The Defender’s Interior And Exterior Upgrades



Enhancing the looks of the Defender is no easy feat. After all, its iconic looks stood the test of time. This meant that the taste in design was critical. E.C.D. painted the exterior in Cool Khaki Grey with an Alpine White roof, along with some silver accents to go with the wheels. The team also paid special attention to bold accents around the shell, like the heritage-style grille, swing-away wheel carrier, sidesteps with the SVX silver inserts, and the front-runner roof rack and ladder.

On the inside, the Recaro Expert S seats wrapped in sand beige Porsche Nappa leather provide comfort and support to the driver and passenger. Aside from their great looks, the Recaro seats are both heated and ventilated. While the gauges are all electric, the steering wheel bridges the gap back to classic with its Evander Wood finish. The wood finish continues, this time in a teak wood finish, on the flooring of the rear cargo, with a matching teak wood storage bench that not only gives it an incredible look, but also offers plenty of storage.



Technology is far ahead of its original age, with an Alpine Floating Halo infotainment system. The system comes with Bluetooth capabilities and WiFi, as well as three charging pads for your phone. Project Britton also features remote start, blind spot monitor, backup sensors, as well as front and rear cameras. Since E.C.D. isn’t new to electric conversions, they were able to go through all the hoops to make this build 50-state legal – a complete game-changer that justifies its high-cost.


The Process Each Land Rover Build Goes Through



With projects like this giving customers complete freedom over their build, the team at E.C.D. has to ensure quality is top-notch throughout the challenges that arise. “Each build is a one-of-one vehicle,” said Elliot. “Each client goes through our detailed design process and is able to choose everything, from the type of stitching to the exterior trim color. When they bring the car onto the line, it follows our streamlined process. The build goes through 20 stations, spending 5 days at each station.”

In spite of the 20 stations taking 100 days to build, the company has been producing 60 cars per year and in the process of scaling up to 100 cars per year. “From start to finish, the build receives 2,200 hours of labor, and it takes customers 14 months to receive their vehicle,” said Elliot.


E.C.D. Electric Defender Cost



The question is, how much would it cost you to build an electric Defender with E.C.D.? Since each build is completely different from the one before, it’s nearly impossible to put a precise price-tag on your dream build. However, the company estimates that your very own Land Rover Defender will be in the range of $200,000 to $300,000.

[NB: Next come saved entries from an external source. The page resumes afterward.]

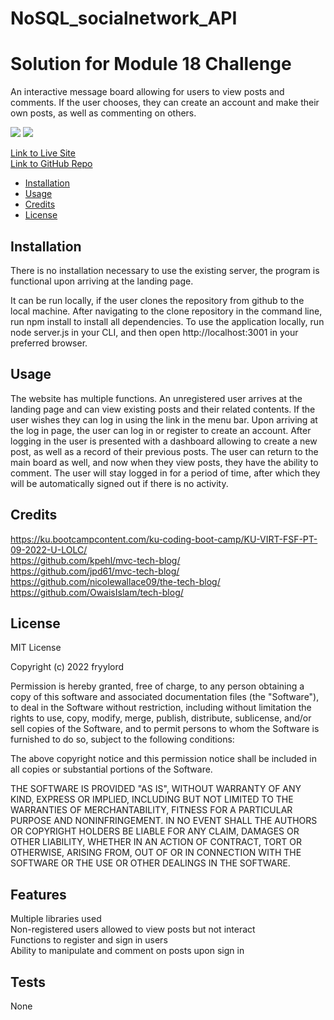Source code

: # NoSQL_socialnetwork_API
# Solution for Module 18 Challenge

An interactive message board allowing for users to view posts and comments.  If the user chooses, they can create an account and make their own posts, as well as commenting on others.
  
![](./public/images/screenshot1.jpg)
![](./public/images/screenshot2.jpg)

[Link to Live Site](https://murmuring-mountain-63633.herokuapp.com/)  
[Link to GitHub Repo](https://github.com/fryylord/techblog)  

- [Installation](#installation)
- [Usage](#usage)
- [Credits](#credits)
- [License](#license)

## Installation

There is no installation necessary to use the existing server, the program is functional upon arriving at the landing page.  

It can be run locally, if the user clones the repository from github to the local machine.
After navigating to the clone repository in the command line, run npm install to install all dependencies. To use the application locally, run node server.js in your CLI, and then open http://localhost:3001 in your preferred browser.

## Usage

The website has multiple functions.  An unregistered user arrives at the landing page and can view existing posts and their related contents.
If the user wishes they can log in using the link in the menu bar.  Upon arriving at the log in page, the user can log in or register to create an account.
After logging in the user is presented with a dashboard allowing to create a new post, as well as a record of their previous posts.
The user can return to the main board as well, and now when they view posts, they have the ability to comment.
The user will stay logged in for a period of time, after which they will be automatically signed out if there is no activity.  

## Credits

https://ku.bootcampcontent.com/ku-coding-boot-camp/KU-VIRT-FSF-PT-09-2022-U-LOLC/  
https://github.com/kpehl/mvc-tech-blog/  
https://github.com/jpd61/mvc-tech-blog/  
https://github.com/nicolewallace09/the-tech-blog/  
https://github.com/OwaisIslam/tech-blog/  

## License
 
MIT License

Copyright (c) 2022 fryylord

Permission is hereby granted, free of charge, to any person obtaining a copy
of this software and associated documentation files (the "Software"), to deal
in the Software without restriction, including without limitation the rights
to use, copy, modify, merge, publish, distribute, sublicense, and/or sell
copies of the Software, and to permit persons to whom the Software is
furnished to do so, subject to the following conditions:

The above copyright notice and this permission notice shall be included in all
copies or substantial portions of the Software.

THE SOFTWARE IS PROVIDED "AS IS", WITHOUT WARRANTY OF ANY KIND, EXPRESS OR
IMPLIED, INCLUDING BUT NOT LIMITED TO THE WARRANTIES OF MERCHANTABILITY,
FITNESS FOR A PARTICULAR PURPOSE AND NONINFRINGEMENT. IN NO EVENT SHALL THE
AUTHORS OR COPYRIGHT HOLDERS BE LIABLE FOR ANY CLAIM, DAMAGES OR OTHER
LIABILITY, WHETHER IN AN ACTION OF CONTRACT, TORT OR OTHERWISE, ARISING FROM,
OUT OF OR IN CONNECTION WITH THE SOFTWARE OR THE USE OR OTHER DEALINGS IN THE
SOFTWARE.

## Features

Multiple libraries used  
Non-registered users allowed to view posts but not interact  
Functions to register and sign in users  
Ability to manipulate and comment on posts upon sign in  

## Tests

None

The number seems extremely high, but when you look at the specs of the vehicle, the amount of engineering that goes into it, the level of customization you have, and the quality of the end-product; it all makes sense. Given that many new SUVs are knocking on the mid-$100,000 door, it’s clearly much cooler to pay the extra money and daily-drive a vintage Defender.

“We restore Land Rovers because we love them. Our passion for these British cars is what got us here in the first place. As long as people love the trucks as much as we do, we’ll continue restoring them. Soon, we plan to branch out from old Land Rover Defenders and Range Rovers to take on electric conversions for classic Jaguars,” Elliot passionately explains.

Just when you think E.C.D. has reached a level where they aren’t looking for improvement, Elliot tells us: “There is always room for improvements and our three quality control departments add those amends as the truck moves through our industry leading digital QC process.” We are excited to start seeing these vintage Land Rovers on the streets and seeing the evolution of the company and how far Tom, Elliot, and Scott can take it.

“Our success comes from being outsiders in the industry. We live by our motto, ‘To evolve not to exist,’ and we are constantly looking for ways to improve the business. Since none of us had worked in the automotive industry in this capacity, we’re able to see things from a different perspective and offer innovative services to our clients,” he concluded. Elliot promised that this year will see some more exciting projects that support their motto and philosophy, and HotCars will be right there to cover it.